## Work instructions
- A) Sum up the Pharo mailing-list thread in two sentences.
- B) In the Pharo mailing-list thread, what was the only purpose of #collect:then{Do:Select:Reject:}?

+++ Selected extract

[Pharo-users] Set >> collect:thenDo:

Richard O'Keefe raoknz at gmail.com
Mon Sep 9 18:55:30 EDT 2019


An automatic refactoring rule that converts
  (a collect: b) do: c
to
  (a collect: b thenDo: c)
would change the semantics of the code in all of
Squeak, Pharo, and Smalltalk/X, whichever definition
of #collect:thenDo: is taken, and in Squeak would
make the code slower, not faster.

Using a different name *would* reduce confusion.

However, there is an alternative.
My library copied the #virtual{Collect,Select,Reject}:
interface from Strongtalk.  As the comment puts it,
 The idea is to do #select:, #reject:, #collect:, and some
 other collection->collection operations lazily.  As long
 as you just use #do: &c, the operations will be referred
 back to the original collection, so that there is less
 need for fusion methods like #select:thenCollect:.
 ...
 You can do
        (((( coll
            virtualSelect: [..])
            virtualCollect: [...])
            virtualSelect: [..])
            virtualCollect: [...])
          asCollection
  and only *one* new collection is actually built.

So
  (aCollection virtualCollect: transformBlock)
    do: actionBlock
*does* build an intermediate object (with two instance
variables) but *doesn't* build a whole intermediate
collection.  And that combination *could* be fused by
an automatic rule without breaking anything.

Does that sound like a way forward?
I could convert my implementation of this interface to
Pharo if people would like me to.


On Tue, 10 Sep 2019 at 01:51, Steffen Märcker <merkste at web.de> wrote:

> I think this thread indicates that the selector #collect:thenDo: may
> indeed cause some missunderstanding given standard semantics of #collect:.
> Is there any reason not to use a different one, such as #map:thenDo:, to
> make the difference clearer?
>
> A nice side effect could be a new automatic refactoring rule that
> consolidates chained #collect: and #do: sends into a faster
> #collect:thenDo: send without breaking existing code.
>
> Am .09.2019, 07:46 Uhr, schrieb Richard O'Keefe <raoknz at gmail.com>:
>
> > (1) If you want (aSet collect: collectBlock) do: doBlock
> >     you can write exactly that.  Nothing stops you, and it will
> >     be as clear and reliable as any use of Set>>collect:, which
> >     is to say NOT VERY CLEAR OR RELIABLE AT ALL.
> >
> > (2) #collect:then{Do:Select:Reject:} had no other purpose than
> >     to avoid creating an intermediate and otherwise useless
> >     collection.  If you are not trying to involve an intermediate
> >     set then it just plain wrong to use #collect:thenDo:.

++++++
+++ Record extracts

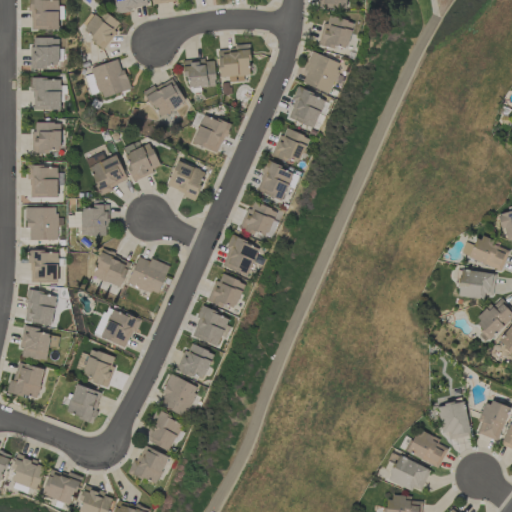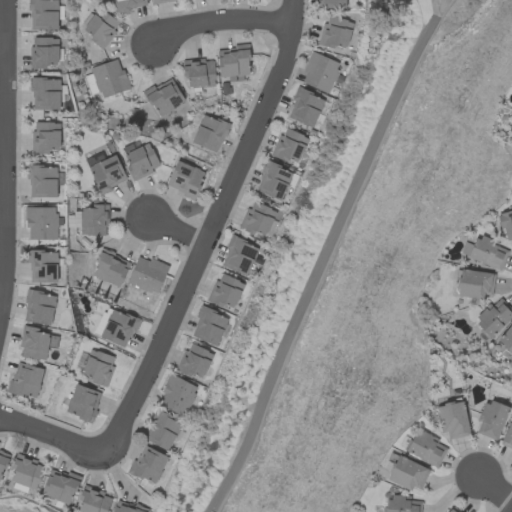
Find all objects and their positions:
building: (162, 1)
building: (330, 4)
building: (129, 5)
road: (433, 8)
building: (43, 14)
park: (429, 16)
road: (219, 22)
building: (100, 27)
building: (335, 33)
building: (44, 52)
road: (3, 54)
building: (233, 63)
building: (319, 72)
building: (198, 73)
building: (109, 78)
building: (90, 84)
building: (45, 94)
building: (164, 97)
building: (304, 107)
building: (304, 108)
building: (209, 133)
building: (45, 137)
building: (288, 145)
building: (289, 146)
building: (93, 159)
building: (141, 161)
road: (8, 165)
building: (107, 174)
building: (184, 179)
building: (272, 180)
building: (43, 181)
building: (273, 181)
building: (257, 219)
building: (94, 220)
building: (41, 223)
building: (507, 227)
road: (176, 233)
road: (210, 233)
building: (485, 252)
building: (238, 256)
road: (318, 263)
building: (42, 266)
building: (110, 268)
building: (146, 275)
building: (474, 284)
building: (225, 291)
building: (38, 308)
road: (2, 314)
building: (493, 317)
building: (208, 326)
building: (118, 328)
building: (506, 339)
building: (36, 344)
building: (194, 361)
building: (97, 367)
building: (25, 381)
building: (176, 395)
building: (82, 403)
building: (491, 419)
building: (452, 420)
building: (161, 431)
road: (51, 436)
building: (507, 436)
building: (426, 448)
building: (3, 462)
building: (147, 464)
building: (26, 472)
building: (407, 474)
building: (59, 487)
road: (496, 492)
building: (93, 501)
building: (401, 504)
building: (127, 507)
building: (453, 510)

++++++
+++ Record extracts

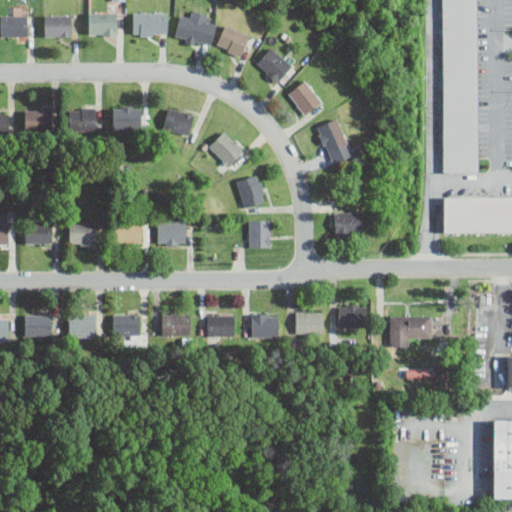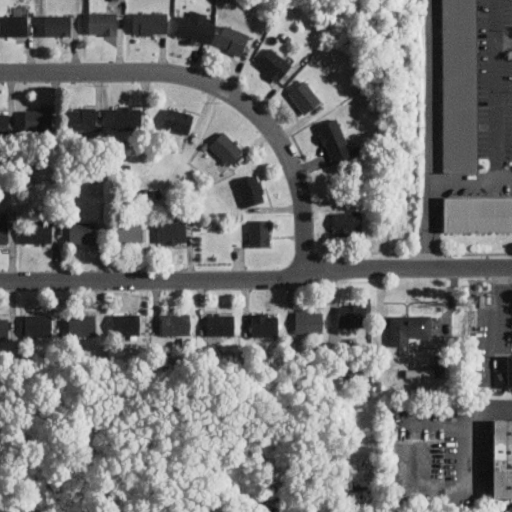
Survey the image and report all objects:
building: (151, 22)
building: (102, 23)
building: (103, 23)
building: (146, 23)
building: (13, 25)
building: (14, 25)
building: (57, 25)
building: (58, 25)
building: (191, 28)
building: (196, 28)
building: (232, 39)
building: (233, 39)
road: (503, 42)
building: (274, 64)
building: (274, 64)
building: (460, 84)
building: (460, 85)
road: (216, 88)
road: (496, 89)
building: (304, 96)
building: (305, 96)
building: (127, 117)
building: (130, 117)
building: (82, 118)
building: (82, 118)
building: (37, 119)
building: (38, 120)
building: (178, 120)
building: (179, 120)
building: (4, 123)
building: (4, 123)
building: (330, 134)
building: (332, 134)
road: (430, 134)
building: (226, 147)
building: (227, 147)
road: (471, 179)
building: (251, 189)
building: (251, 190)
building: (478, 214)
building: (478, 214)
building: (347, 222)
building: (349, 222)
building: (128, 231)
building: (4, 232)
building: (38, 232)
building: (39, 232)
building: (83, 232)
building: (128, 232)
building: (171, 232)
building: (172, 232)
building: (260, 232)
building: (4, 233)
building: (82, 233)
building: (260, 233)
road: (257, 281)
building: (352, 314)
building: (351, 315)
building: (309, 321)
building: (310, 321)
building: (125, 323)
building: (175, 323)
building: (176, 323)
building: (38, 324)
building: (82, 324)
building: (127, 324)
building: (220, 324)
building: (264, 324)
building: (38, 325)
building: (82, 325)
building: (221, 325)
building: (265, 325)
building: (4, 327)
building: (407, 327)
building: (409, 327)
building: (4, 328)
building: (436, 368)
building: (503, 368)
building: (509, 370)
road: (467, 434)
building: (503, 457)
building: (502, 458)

++++++

## Exercise answers
- A) An automatic rule that rewrites (a collect: b) do: c as (a collect: b thenDo: c) would change what the code does in Squeak, Pharo, and Smalltalk/X, and in Squeak it would also make the code slower. As an alternative, the #virtualCollect: interface copied from Strongtalk builds only a small intermediate object instead of a whole intermediate collection, so that combination could be fused by an automatic rule without breaking anything.

- B) To avoid creating an intermediate and otherwise useless collection.